Um outro motorista, que preferiu se identificar pelo nome de Freddy, aponta o dedo ao Governo pela anarquia que se instalou no sector dos transportes. Na opinião deste transportador, a actual tarifa está desajustada, daí que os operadores encurtam rotas para ter lucros no final do dia.

No presente, na cidade de Maputo e Matola, para além dos transportes públicos e semi-colectivos, há um sistema de transporte que está a ganhar terreno. Trata-se das boleias pagas promovidas por automóveis ligeiros.

As boleias pagas têm sido a bóia de salvação para as pessoas que nao conseguem os valores exigidos pelos transportadores semi-colectivos.

“Não sei o que seria de nós se não fossem esses transportadores. Enquanto os chapeiros cobram entre 35 e 50 da Matola para Baixa ou Museu, estes cobram entre 20 e 25 meticais. Agora, os pontos onde operam as boleias pagas ficam mais cheios em relação às paragens. Eu já não vou à terminal de T-3, fico aqui nos TPM porque passam carros que vão à Baixa, Museu e Praça da OMM”, descreveu

 

Município da Matola reconhece anarquia no sector dos transportes

Enquanto a Federação Moçambicana das Associações dos Transportes Rodoviários (FEMATRO) eximiu-se de comentar sobre o comportamento dos seus associados desde a eclosão da onda de manifestações, o Município de Matola reconheceu que, actualmente, os “chapeiros” é que estão a ditar as regras de jogo.

O vereador dos Transportes na edilidade presidida por Júlio Parruque, Firmino Guambe, referiu que não é só no Município da Matola que os transportadores decidiram ignorar a legislação vigente.

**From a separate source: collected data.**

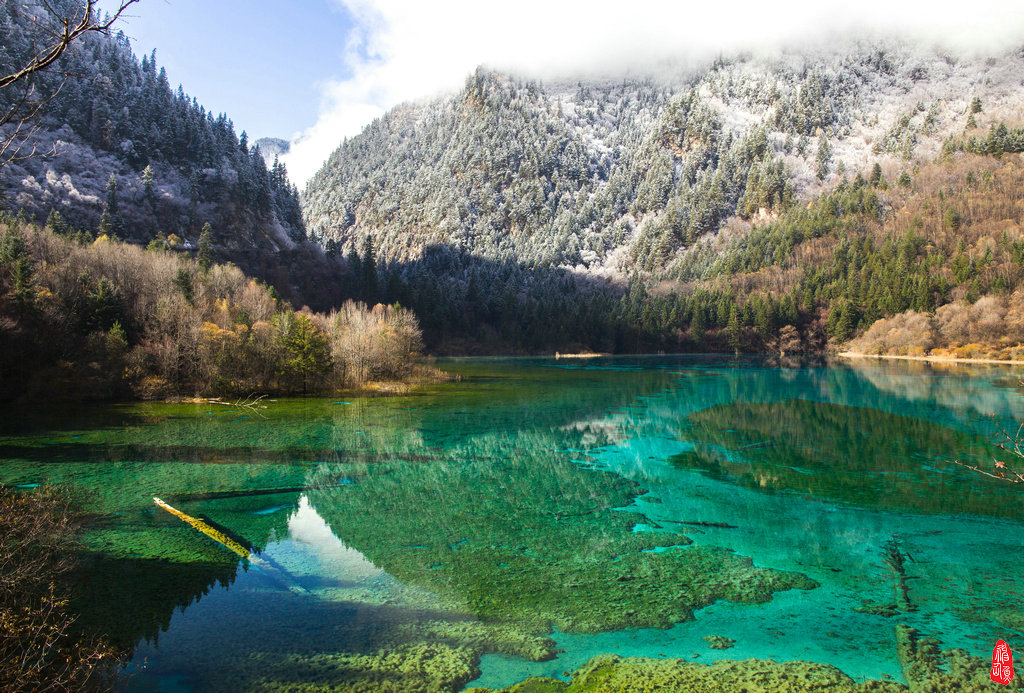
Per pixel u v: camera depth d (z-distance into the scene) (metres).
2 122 6.24
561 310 162.25
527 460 31.52
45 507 18.66
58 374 49.50
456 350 145.50
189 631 13.95
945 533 20.84
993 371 78.62
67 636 13.46
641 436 37.81
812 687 11.91
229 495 24.92
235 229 142.62
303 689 11.76
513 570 17.81
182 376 55.59
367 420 43.81
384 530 21.11
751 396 57.25
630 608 15.44
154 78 168.38
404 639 13.78
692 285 187.75
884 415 44.88
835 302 132.00
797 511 23.27
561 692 11.77
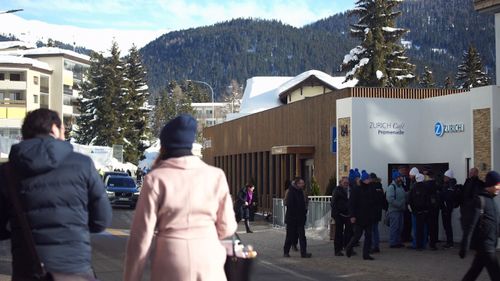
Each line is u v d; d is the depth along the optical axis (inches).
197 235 171.8
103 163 1875.0
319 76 1953.7
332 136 896.3
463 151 737.6
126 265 174.1
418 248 639.1
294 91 2034.9
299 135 1026.1
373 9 1749.5
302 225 591.8
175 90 4926.2
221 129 1492.4
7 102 3208.7
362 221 569.3
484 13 701.3
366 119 799.7
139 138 2765.7
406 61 1768.0
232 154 1401.3
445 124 769.6
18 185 170.7
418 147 814.5
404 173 700.7
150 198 171.3
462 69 2687.0
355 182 574.6
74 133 2866.6
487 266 354.3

“O município está a ver o que está a acontecer. Uma das armas que usamos para eliminar este tipo de comportamento, que é abominável para os nossos munícipes, é a linha verde para que o munícipe tenha oportunidade de denunciar qualquer irregularidade que esteja a acontecer num dos serviços. Em setembro do ano passado, lançámos um projecto para a colagem de faixas de identificação que traz consigo a linha verde, mas ainda há resistência por parte dos transportadores para aderir a esta iniciativa. O cenário que está a acontecer agora na Matola é o mesmo a nível nacional”, reconheceu.

Guambe, que ilibou os proprietários das viaturas e acusou os motoristas de comportamento desviante, deu a mão à palmatória relativamente à ausência da polícia municipal nas estradas. No entanto, alertou que não é apenas a polícia municipal que não se faz à rua por medo de ser apedrejada pelo povo, tendo dado exemplo de algumas sub-unidades da Polícia da República de Moçambique.

Guambe revelou que o grosso dos transportadores, apoiando-se nas medidas anunciadas por Venâncio Mondlane, ainda não renovou as licenças, advertindo, por isso, que depois de Março as taxas serão cobradas de forma coerciva.

“Hoje em dia é normal encontrar um carro que não tem nenhum nome na faixa de identificação, Conseguimos ver isso e reunimos com as associações que prometem trabalhar para melhorar. A polícia municipal não tem estado na estrada, mas não é só a polícia municipal que não sai à rua. Com aquela voz que houve (a voz de Venâncio Mondlane), as pessoas acabam se atrelando e não aceitam pagar taxas. Actualmente nenhum transportador está a pagar taxas, mas depois de três meses vamos começar a cobrar com coercividade”, sustentou.